Grâce à son entourage, le Français parvient à remonter la pente et à reprendre goût au combat. La météorite Abdoul Abdouraguimov est lancée et la rencontre avec Fernand Lopez, patron de la MMA Factory et d’Ares, la plus grande organisation française, marque un tournant dans sa carrière. Fernand Lopez devient son manager à l’été 2021. En février 2022, dès son deuxième combat chez Arès, il devient champion welterweight grâce à un étranglement en triangle jamais vu auparavant. Ces débuts suscitent immédiatement un énorme engouement autour de lui. Devenu le chouchou du public, il entre encore un peu plus dans le coeur des fans en janvier dernier en devenant double champion à Arès après sa victoire épique sur soumission au cinquième round contre le Polonais Rafal Haratyk.

Snobé par l'UFC

"L’une de ses particularités est qu’il a gagné une ceinture dans toutes les organisations pour lesquelles il a combattu. À Ares, c’était indéniablement la plus grande star. Il était presque devenu trop grand pour l'événement", assure Antoine Simon. Le palmarès commence à être fourni et la hype est énorme. De quoi s’ouvrir définitivement les portes de l’UFC ? Pendant plus d’un an, la France du MMA suit ce feuilleton. Les fans et les observateurs en sont persuadés: Abdoul Abdouraguimov doit rejoindre les autres stars de la discipline dans la plus prestigieuse organisation mondiale. Le Français attend un signe de l’UFC, en vain. "Je ne comprends pas moi-même… Tout le monde me demande, c’est un mystère", s’étonne-t-il dans le podcast MMA Junkie.

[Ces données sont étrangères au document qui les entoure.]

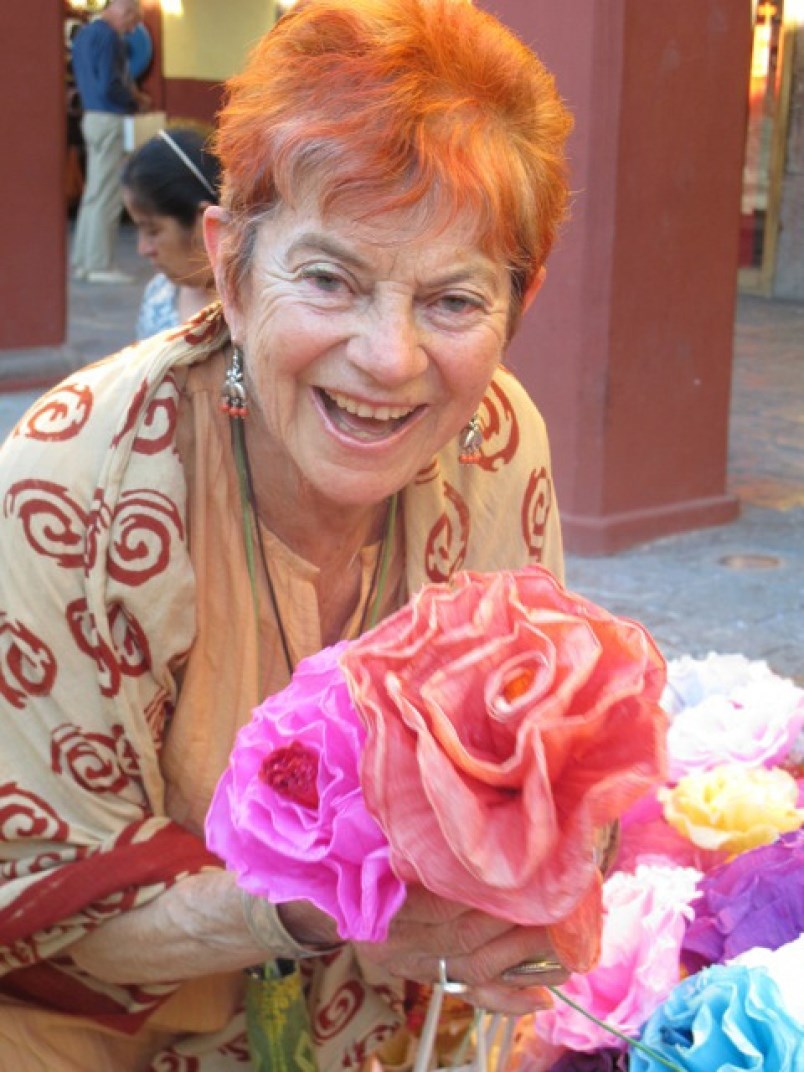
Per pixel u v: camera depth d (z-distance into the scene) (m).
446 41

Voir Abdoul Abdouraguimov snobé de la sorte par l’UFC est perçu comme une injustice par de nombreux fans. L’organisation estime-t-elle qu’il y a déjà trop de combattants daghestanais qui présentent le même profil que lui ? La très forte densité des deux catégories où il combat est-elle un frein à l’intégration de nouveaux talents ? Plusieurs théories sont avancées pour expliquer ce choix, qui a contraint le combattant à revoir ses plans.

Si l’UFC lui ferme pour l’instant ses portes, Abdoul Abdouraguimov a donc saisi la main tendue par le PFL, où ses premiers pas samedi soir vont être particulièrement scrutés. "Abdoul est le prospect le plus dangereux et talentueux du MMA", avance Dan Hardy, ancien combattant à l’UFC. "Avec Cédric Doumbé, il a tout pour devenir l’autre grande star du PFL, ajoute Antoine Simon. Personne ne peut dire quelles sont ses limites. Personne ne peut dire où il va s’arrêter."